I picked him up very gently by one leg, and dropped him out of the window. I wouldn't hurt one of them for the world. They always remind me of you.

 

We hitched up the spring wagon this morning and drove to the Centre to church. It's a sweet little white frame church with a spire and three Doric columns in front (or maybe Ionic—I always get them mixed).

 

A nice sleepy sermon with everybody drowsily waving palm-leaf fans, and the only sound, aside from the minister, the buzzing of locusts in the trees outside. I didn't wake up till I found myself on my feet singing the hymn, and then I was awfully sorry I hadn't listened to the sermon; I should like to know more of the psychology of a man who would pick out such a hymn. This was it:

 

Come, leave your sports and earthly toys

And join me in celestial joys.

Or else, dear friend, a long farewell.

I leave you now to sink to hell.

 

I find that it isn't safe to discuss religion with the Semples. Their God (whom they have inherited intact from their remote Puritan ancestors) is a narrow, irrational, unjust, mean, revengeful, bigoted Person. Thank heaven I don't inherit God from anybody! I am free to make mine up as I wish Him. He's kind and sympathetic and imaginative and forgiving and understanding—and He has a sense of humour.

 

I like the Semples immensely; their practice is so superior to their theory. They are better than their own God. I told them so—and they are horribly troubled. They think I am blasphemous—and I think they are! We've dropped theology from our conversation.

 

This is Sunday afternoon.

 

Amasai (hired man) in a purple tie and some bright yellow buckskin gloves, very red and shaved, has just driven off with Carrie (hired girl) in a big hat trimmed with red roses and a blue muslin dress and her hair curled as tight as it will curl.
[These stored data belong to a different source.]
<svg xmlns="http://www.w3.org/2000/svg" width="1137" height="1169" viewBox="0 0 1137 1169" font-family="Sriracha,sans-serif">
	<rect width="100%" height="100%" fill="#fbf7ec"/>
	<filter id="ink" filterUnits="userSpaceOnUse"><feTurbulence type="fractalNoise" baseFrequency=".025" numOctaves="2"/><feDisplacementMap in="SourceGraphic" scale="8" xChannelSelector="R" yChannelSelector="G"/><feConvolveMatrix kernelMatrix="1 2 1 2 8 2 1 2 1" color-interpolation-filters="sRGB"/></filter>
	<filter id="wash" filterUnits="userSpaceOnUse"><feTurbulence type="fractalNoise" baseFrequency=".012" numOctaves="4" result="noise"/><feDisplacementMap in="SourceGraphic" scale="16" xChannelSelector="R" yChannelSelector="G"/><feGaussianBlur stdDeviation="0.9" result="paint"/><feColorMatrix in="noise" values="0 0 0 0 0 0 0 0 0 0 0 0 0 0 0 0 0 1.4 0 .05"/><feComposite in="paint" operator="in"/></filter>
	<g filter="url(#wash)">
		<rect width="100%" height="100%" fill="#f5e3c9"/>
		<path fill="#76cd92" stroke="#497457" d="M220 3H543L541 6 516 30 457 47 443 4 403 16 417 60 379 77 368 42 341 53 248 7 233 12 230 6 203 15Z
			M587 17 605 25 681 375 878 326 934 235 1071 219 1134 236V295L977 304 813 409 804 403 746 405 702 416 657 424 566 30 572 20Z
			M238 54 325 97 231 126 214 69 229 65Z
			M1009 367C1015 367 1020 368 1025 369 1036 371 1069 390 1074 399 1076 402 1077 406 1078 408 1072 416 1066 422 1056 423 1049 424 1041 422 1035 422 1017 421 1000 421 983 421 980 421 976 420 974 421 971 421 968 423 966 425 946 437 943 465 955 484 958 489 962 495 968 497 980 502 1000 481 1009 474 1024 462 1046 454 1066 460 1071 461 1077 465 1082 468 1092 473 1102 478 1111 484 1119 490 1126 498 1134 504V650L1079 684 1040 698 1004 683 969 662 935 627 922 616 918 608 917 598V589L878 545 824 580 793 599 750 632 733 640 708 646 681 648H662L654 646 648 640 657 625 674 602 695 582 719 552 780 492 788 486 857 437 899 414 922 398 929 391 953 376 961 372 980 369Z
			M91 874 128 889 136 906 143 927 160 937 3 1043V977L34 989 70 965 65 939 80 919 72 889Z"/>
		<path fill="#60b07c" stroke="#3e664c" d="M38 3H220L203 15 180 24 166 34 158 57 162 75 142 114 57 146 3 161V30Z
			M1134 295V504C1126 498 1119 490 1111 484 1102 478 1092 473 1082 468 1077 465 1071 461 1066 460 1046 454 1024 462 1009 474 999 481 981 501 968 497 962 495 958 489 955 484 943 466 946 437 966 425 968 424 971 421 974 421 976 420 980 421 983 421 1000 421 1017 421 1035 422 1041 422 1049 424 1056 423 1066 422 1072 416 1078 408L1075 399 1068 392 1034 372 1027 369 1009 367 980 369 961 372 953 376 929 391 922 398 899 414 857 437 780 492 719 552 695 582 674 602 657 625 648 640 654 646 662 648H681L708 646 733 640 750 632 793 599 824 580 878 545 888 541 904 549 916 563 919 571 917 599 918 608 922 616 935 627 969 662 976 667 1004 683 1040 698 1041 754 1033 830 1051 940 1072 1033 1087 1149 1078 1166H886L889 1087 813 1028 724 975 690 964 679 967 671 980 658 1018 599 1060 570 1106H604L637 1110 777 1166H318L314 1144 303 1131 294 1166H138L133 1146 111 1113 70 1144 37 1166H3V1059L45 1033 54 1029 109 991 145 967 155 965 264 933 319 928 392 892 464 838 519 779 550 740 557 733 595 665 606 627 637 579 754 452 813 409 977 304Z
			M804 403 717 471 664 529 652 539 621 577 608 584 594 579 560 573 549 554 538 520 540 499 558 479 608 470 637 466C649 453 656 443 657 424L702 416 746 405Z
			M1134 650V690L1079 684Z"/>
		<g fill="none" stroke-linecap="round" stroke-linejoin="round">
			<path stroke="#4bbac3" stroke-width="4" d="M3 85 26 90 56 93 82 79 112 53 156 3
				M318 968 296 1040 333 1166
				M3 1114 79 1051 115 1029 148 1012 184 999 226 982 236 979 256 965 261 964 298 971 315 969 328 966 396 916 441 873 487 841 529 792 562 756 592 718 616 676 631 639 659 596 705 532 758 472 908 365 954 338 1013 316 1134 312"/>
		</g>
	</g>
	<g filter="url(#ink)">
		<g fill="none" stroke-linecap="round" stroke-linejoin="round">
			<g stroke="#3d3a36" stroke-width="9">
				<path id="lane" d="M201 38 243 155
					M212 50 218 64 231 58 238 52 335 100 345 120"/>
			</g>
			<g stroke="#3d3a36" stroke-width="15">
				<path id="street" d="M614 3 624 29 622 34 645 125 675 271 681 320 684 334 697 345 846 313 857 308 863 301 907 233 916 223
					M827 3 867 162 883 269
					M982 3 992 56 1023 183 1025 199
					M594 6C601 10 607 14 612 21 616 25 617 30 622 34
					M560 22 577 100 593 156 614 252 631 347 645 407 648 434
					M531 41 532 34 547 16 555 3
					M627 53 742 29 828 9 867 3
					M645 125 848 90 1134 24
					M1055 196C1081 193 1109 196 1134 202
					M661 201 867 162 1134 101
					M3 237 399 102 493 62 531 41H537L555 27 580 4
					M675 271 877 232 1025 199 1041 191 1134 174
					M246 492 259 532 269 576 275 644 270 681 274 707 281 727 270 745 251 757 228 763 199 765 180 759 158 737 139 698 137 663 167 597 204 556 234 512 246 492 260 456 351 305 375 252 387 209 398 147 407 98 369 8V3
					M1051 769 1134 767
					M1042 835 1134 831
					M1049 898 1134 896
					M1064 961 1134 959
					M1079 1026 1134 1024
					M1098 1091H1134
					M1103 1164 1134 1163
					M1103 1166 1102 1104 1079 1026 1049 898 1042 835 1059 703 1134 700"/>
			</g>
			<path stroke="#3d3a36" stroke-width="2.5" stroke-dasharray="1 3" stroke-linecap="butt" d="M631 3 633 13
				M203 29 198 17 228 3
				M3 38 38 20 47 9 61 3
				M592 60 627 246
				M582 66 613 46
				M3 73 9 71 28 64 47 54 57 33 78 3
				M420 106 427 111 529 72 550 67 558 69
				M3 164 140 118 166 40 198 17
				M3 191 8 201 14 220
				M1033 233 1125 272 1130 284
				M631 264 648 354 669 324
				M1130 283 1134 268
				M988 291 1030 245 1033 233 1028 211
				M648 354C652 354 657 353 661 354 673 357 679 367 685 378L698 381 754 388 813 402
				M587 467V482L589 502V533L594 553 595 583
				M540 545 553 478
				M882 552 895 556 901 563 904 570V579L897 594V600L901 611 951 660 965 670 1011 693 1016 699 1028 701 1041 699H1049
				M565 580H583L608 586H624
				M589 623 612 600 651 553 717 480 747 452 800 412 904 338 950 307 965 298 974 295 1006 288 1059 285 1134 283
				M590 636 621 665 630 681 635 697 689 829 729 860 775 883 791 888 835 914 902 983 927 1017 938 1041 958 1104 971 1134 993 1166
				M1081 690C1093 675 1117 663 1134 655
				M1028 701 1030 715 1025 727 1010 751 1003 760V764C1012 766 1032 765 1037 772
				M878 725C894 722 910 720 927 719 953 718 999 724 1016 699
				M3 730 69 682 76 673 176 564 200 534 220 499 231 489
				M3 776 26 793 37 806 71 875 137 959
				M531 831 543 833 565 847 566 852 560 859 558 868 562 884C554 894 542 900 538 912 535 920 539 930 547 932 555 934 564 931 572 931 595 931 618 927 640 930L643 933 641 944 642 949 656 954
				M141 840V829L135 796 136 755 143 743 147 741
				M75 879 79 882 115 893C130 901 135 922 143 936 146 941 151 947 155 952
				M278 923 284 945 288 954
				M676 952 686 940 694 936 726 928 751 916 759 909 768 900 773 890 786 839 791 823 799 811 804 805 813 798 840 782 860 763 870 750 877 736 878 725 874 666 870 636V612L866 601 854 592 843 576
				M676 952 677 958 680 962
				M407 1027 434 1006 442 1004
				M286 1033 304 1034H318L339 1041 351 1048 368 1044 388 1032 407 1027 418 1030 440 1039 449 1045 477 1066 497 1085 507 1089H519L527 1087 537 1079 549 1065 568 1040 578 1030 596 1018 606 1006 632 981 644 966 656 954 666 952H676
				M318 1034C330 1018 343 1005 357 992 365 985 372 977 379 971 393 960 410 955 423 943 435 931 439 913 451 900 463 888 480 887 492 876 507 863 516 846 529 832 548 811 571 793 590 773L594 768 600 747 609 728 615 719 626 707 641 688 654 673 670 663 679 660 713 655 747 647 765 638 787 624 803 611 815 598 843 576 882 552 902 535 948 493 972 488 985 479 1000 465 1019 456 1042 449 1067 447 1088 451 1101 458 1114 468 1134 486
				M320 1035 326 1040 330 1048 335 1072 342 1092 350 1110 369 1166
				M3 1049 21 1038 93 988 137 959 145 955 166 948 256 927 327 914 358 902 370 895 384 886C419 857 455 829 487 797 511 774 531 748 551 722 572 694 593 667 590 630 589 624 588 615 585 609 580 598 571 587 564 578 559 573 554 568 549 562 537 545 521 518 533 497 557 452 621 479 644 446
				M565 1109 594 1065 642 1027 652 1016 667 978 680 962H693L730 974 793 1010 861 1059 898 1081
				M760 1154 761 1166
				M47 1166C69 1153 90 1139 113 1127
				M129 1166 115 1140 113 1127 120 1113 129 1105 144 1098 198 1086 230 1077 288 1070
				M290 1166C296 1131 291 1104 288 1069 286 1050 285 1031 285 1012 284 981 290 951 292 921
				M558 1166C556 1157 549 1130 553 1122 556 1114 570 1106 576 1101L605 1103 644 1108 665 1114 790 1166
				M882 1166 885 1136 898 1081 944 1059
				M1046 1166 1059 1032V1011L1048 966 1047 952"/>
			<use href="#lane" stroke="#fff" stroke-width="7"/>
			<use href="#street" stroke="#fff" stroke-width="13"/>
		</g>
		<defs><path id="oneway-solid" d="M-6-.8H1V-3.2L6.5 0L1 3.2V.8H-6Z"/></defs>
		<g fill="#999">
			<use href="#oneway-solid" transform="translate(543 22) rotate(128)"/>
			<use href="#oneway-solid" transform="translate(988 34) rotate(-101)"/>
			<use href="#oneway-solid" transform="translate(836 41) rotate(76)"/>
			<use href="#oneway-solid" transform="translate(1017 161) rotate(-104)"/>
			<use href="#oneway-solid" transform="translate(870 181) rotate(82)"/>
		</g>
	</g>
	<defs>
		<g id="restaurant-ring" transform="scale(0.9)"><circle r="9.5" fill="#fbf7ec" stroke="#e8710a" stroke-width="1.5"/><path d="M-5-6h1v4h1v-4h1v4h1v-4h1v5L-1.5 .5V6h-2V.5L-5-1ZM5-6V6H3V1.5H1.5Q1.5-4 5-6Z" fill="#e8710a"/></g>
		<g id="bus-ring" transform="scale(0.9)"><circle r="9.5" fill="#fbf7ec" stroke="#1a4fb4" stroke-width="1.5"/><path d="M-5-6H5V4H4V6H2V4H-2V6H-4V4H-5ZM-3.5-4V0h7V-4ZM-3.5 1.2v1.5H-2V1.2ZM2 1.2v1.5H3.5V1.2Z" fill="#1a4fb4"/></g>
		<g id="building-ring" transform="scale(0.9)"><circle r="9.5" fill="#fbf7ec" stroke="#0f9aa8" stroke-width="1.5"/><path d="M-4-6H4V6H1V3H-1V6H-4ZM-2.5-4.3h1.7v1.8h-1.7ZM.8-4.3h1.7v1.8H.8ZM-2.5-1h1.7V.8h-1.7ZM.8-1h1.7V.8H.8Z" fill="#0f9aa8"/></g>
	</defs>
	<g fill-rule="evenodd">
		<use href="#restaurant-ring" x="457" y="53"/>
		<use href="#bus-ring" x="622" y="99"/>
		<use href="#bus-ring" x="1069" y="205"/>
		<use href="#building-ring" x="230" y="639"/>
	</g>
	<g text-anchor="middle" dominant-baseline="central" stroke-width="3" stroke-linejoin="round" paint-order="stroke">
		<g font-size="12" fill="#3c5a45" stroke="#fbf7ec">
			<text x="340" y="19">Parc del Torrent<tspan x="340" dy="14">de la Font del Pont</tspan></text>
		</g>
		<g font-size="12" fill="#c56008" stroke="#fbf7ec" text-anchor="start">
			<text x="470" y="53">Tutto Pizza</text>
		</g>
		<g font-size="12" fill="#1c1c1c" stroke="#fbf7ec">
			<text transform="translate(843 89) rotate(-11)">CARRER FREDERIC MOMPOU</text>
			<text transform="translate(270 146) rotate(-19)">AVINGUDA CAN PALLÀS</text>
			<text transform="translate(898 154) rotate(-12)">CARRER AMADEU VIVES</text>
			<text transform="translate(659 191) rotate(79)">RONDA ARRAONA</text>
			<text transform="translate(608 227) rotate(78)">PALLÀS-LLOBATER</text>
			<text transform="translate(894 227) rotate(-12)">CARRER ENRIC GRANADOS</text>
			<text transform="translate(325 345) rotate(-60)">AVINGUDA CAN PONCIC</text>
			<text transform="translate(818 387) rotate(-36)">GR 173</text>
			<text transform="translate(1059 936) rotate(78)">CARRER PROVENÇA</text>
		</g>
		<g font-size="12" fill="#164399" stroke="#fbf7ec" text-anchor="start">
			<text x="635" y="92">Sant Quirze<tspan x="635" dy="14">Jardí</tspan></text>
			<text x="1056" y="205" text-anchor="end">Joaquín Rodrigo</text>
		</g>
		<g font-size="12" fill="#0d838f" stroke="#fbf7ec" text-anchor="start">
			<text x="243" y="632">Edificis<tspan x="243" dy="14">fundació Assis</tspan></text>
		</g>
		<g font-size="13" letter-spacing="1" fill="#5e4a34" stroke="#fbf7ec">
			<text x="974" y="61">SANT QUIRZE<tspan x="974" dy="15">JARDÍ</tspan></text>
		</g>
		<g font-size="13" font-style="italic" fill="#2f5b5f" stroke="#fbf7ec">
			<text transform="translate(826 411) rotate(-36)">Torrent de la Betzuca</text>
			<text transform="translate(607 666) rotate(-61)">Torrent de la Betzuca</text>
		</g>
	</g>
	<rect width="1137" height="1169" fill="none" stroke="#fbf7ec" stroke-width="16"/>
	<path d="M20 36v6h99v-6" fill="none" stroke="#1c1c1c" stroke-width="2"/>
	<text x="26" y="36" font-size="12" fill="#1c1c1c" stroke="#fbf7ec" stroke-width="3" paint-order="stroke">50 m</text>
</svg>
Amasai spent all the morning washing the buggy; and Carrie stayed home from church ostensibly to cook the dinner, but really to iron the muslin dress.

 

In two minutes more when this letter is finished I am going to settle down to a book which I found in the attic. It's entitled, On the Trail, and sprawled across the front page in a funny little-boy hand:

 

Jervis Pendleton

if this book should ever roam,

Box its ears and send it home.

 

He spent the summer here once after he had been ill, when he was about eleven years old; and he left On the Trail behind. It looks well read—the marks of his grimy little hands are frequent! Also in a corner of the attic there is a water wheel and a windmill and some bows and arrows. Mrs. Semple talks so constantly about him that I begin to believe he really lives—not a grown man with a silk hat and walking stick, but a nice, dirty, tousle-headed boy who clatters up the stairs with an awful racket, and leaves the screen doors open, and is always asking for cookies. (And getting them, too, if I know Mrs. Semple!) He seems to have been an adventurous little soul—and brave and truthful. I'm sorry to think he is a Pendleton; he was meant for something better.